Basic health cover plans differ on benefits offered
Healthcare plans that promise access to private doctors for out-of-hospital needs offer a broad range of benefits, making it difficult to identify those that offer value for money.
As medical scheme membership is expensive, providers have a range of plans that offer what is known as primary healthcare cover only for visits to general practitioners, for medicine, X-rays and sometimes dentistry and optometry.
Some plans are combined with insurance policies that offer limited private hospital cover, but be sure you are aware of the limitations.
All primary healthcare plans, whether combined with private hospital insurance or not, have to operate under registration with the Council for Medical Schemes because they are regarded as doing the business of a medical scheme.
The Council for Medical Schemes says about 18 plans were granted exemptions from complying with all the provisions of the Medical Schemes Act until May next year.
The council will shortly publish a list of these plans. Plans sold without the exemption are not lawful, Stephen Mmatli, the general manager for compliance and investigations at the council, says.
The exempt plans do not have to provide all the minimum benefits schemes are obliged to. Many of these minimum benefits cover hospital admissions that increase contributions.
The council is reviewing the wide variety of benefits offered by primary healthcare plans and will come up with a standard set of minimum benefits they will all have to offer by the time the current exemption – or an extension of it – expires. These benefits are likely to include some hospital benefits for emergencies and maternity cases.
In the meantime, be careful when you make comparisons that you are comparing like with like.
A quick comparison by GTC healthcare consulting shows that benefits differ in the following key ways:
Consultations with a GP
The number of consultations covered ranges from three visits a year to unlimited visits.

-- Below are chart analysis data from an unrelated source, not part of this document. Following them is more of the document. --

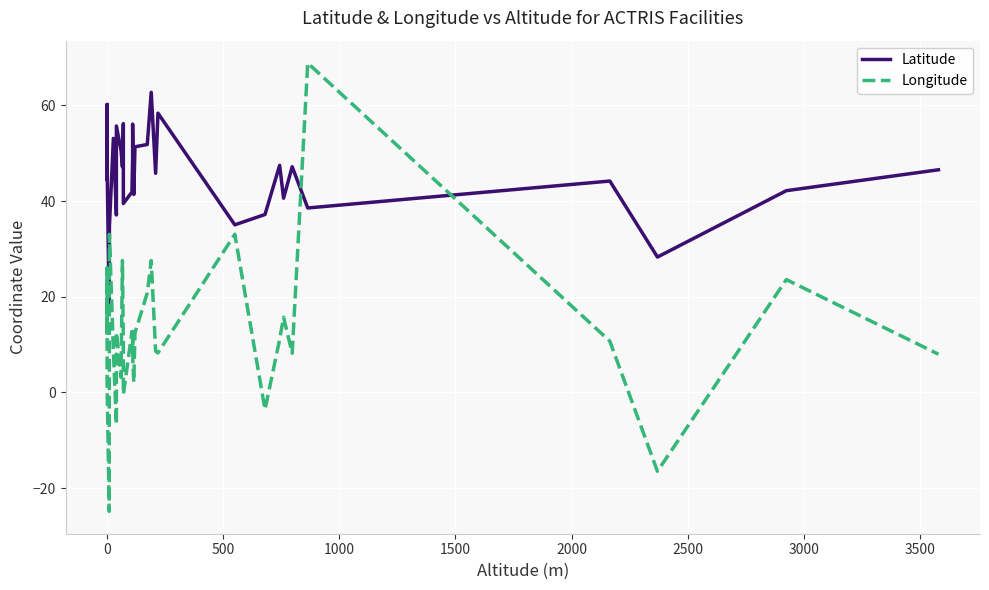

What are all the series names shown in the legend?

Latitude, Longitude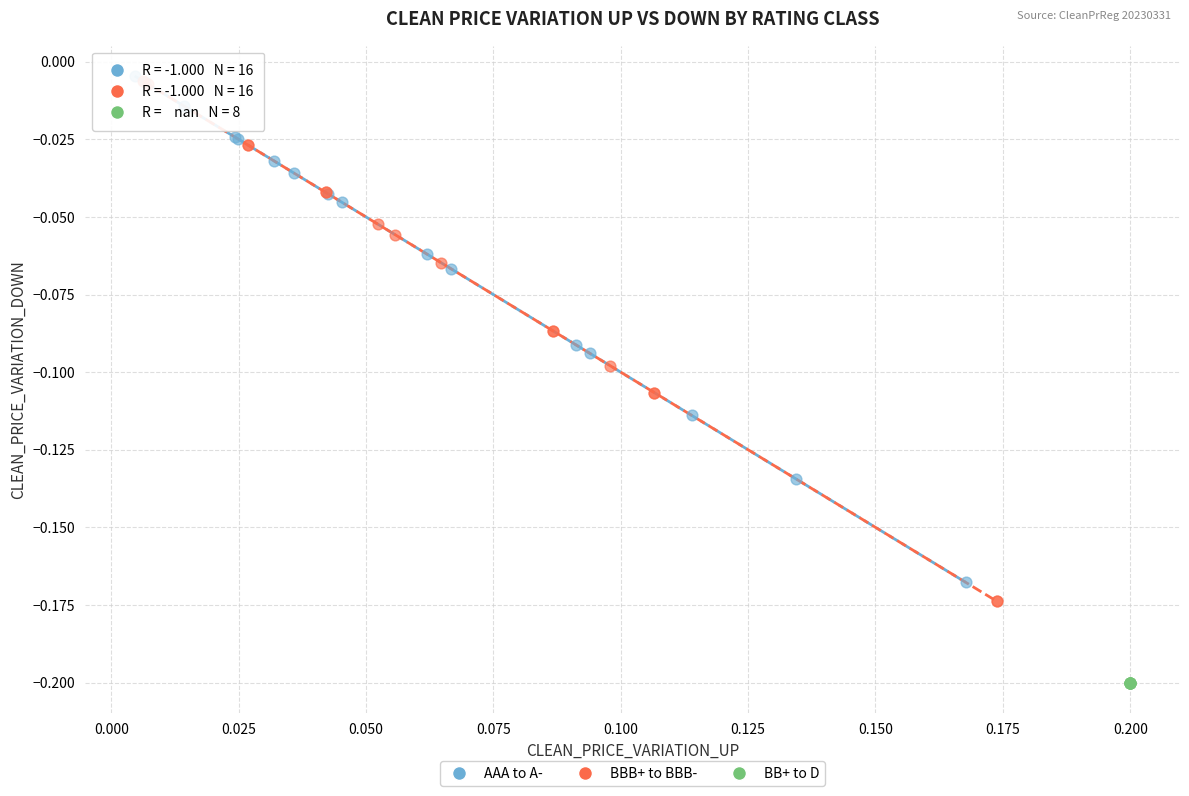

What are all the series names shown in the legend?

AAA to A-, BBB+ to BBB-, BB+ to D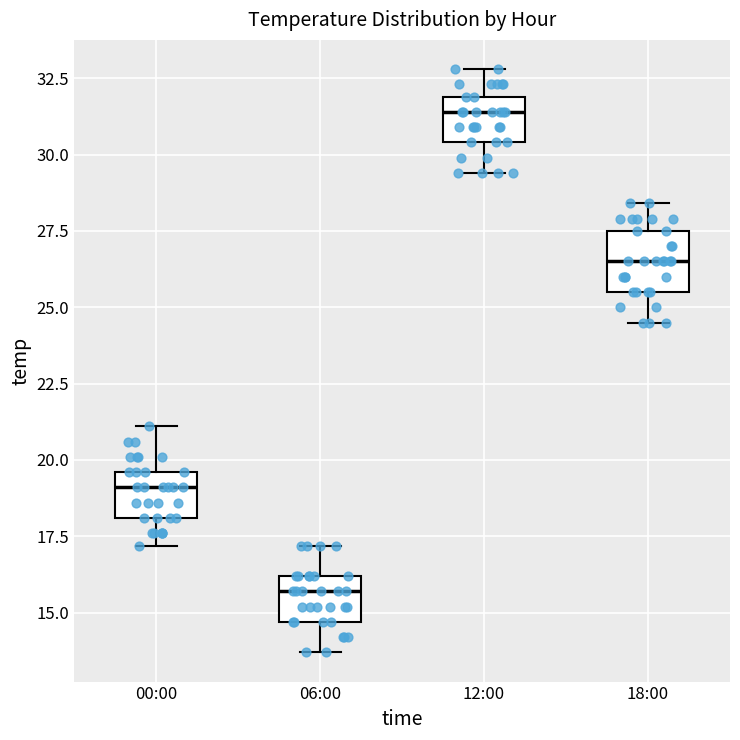

Which box is the tallest, from its lower edge to its upper edge?

18:00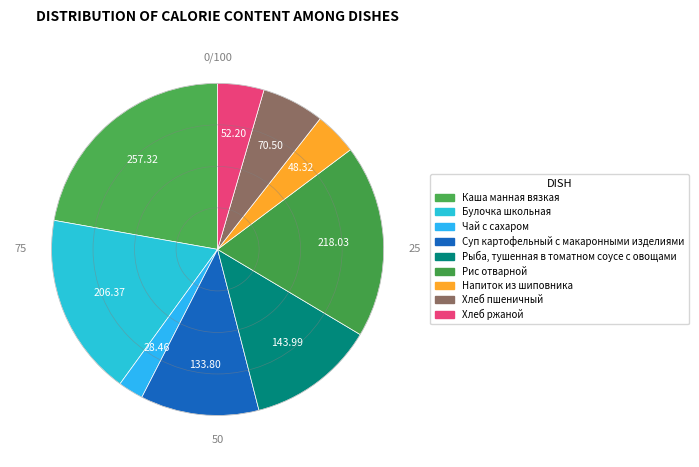

Count the number of slices in the pie.

9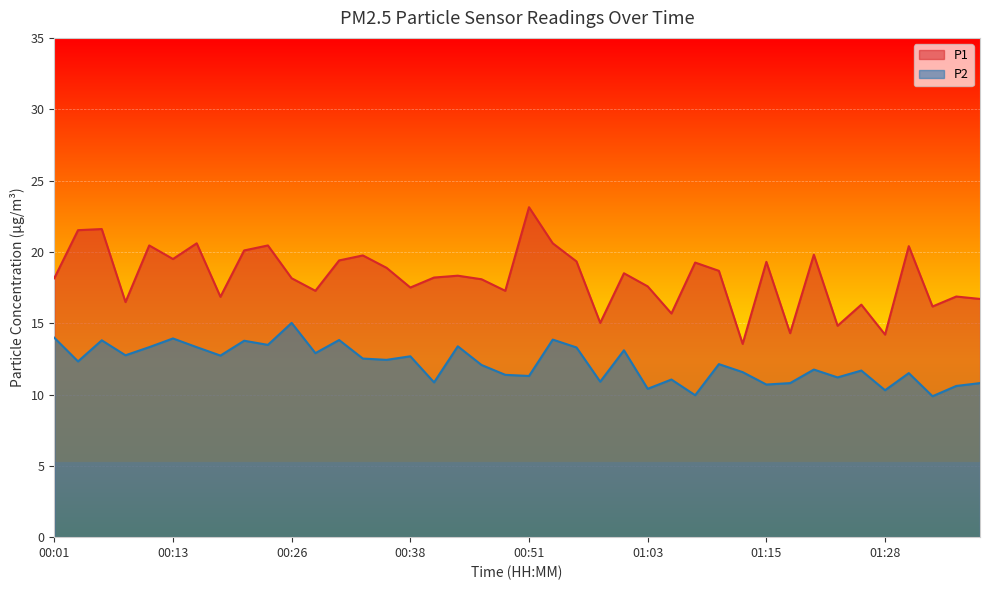

Which series has the largest total across all categories?

P1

In some cases, the first five visits are paid for in full but after that attract a co-payment (a part of the fee that you must pay – for example, R75).
Most GP consultations are provided for within a network – Mmatli says you should make sure GPs in the network are not so busy that you have difficulty getting an appointment.
Some plans offer a set amount for medicines prescribed by a doctor and over-the-counter medicines (without a prescription), while others do not cover over-the-counter medicines. Some offer combined limits.
When it comes to medicines for ongoing chronic conditions, some cover none, some a limited list and some cover all 27 common chronic conditions medical schemes have to.
Some plans offer no benefits, others an amount such as R2000 or a limited number of consultations, for example three, per year per family.
Pathology and radiology
Most plans offer basic blood or glucose tests or pap smears, and black and white X-rays but expensive scans like MRI scans are unlikely to be covered. Some plans have no benefits for pathology or radiology.
There may be no benefits or limited consultations, scans and tests before the birth and then a rand amount such as R25000 or R30000 for the costs of the birth in hospital.
There is typically no cover for a baby born with any major health problems.
Many plans offer basic dentistry covering simple fillings and extractions but nothing fancy like implants.
Some have rand limits and others have an extra benefit for dental work following an accident, but if you lose your teeth as a result of, for example, cancer, you will not be covered.
Some plans do not offer these benefits, but others offer an eye test and basic frames every two years.